Scan the records for the string "Garten" and state how many lines contain it, using the number alone.

(Extracted page text data)
-- -- --
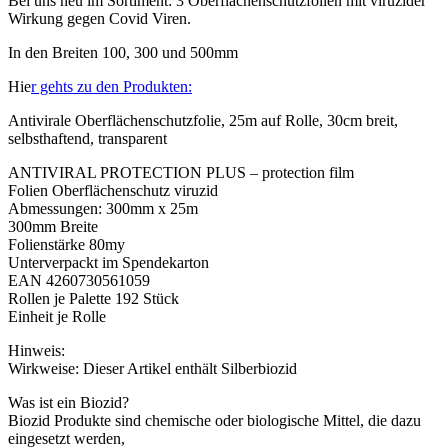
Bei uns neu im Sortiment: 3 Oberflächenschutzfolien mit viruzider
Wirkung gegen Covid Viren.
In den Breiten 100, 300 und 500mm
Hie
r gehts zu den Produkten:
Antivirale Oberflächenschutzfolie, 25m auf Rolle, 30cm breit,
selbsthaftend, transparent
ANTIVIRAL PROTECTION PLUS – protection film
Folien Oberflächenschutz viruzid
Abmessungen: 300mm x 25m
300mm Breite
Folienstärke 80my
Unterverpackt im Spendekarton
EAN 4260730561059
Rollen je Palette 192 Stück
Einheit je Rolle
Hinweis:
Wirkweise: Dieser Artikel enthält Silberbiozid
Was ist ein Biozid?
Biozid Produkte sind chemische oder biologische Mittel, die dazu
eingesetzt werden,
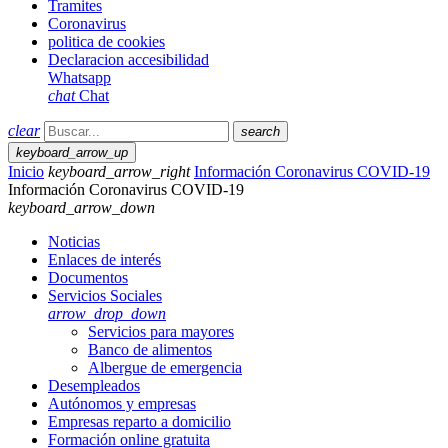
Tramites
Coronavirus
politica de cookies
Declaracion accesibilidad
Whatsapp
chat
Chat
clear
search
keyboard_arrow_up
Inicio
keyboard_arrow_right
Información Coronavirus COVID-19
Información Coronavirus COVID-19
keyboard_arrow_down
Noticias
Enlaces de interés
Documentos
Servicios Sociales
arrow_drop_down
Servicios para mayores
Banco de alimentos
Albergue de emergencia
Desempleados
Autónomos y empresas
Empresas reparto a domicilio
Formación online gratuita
-- -- --
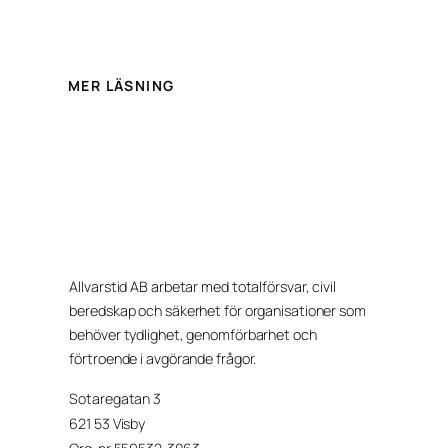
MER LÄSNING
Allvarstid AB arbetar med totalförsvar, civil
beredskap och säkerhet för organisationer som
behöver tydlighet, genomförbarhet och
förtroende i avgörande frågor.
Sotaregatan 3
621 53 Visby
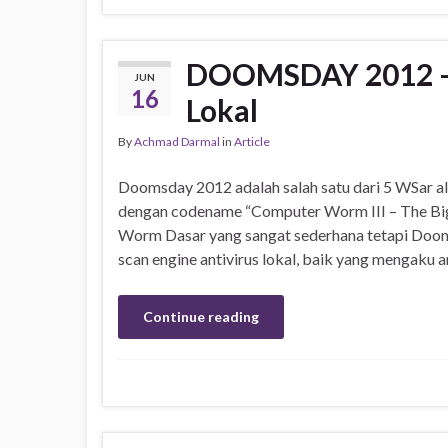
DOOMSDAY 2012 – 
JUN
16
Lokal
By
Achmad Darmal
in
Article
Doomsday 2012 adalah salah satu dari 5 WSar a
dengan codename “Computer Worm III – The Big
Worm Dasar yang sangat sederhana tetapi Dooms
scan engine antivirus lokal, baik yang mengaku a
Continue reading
-- -- --
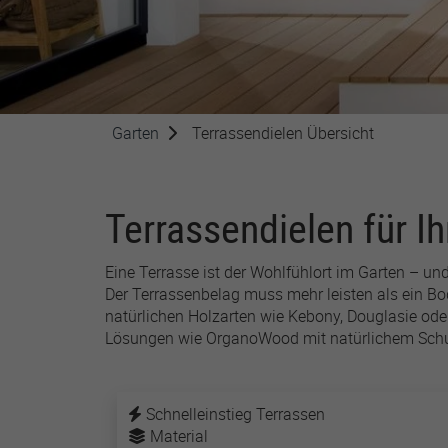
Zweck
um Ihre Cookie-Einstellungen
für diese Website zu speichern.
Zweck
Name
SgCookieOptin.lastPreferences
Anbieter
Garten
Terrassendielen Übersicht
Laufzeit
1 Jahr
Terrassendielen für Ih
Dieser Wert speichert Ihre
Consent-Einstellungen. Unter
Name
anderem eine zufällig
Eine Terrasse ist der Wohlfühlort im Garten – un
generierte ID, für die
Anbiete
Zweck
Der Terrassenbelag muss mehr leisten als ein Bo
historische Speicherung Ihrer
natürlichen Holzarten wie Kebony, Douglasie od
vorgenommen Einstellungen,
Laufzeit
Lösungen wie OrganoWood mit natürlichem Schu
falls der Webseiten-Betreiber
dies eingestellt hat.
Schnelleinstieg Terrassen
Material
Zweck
-- -- --
=== FINISHED TASK ===
2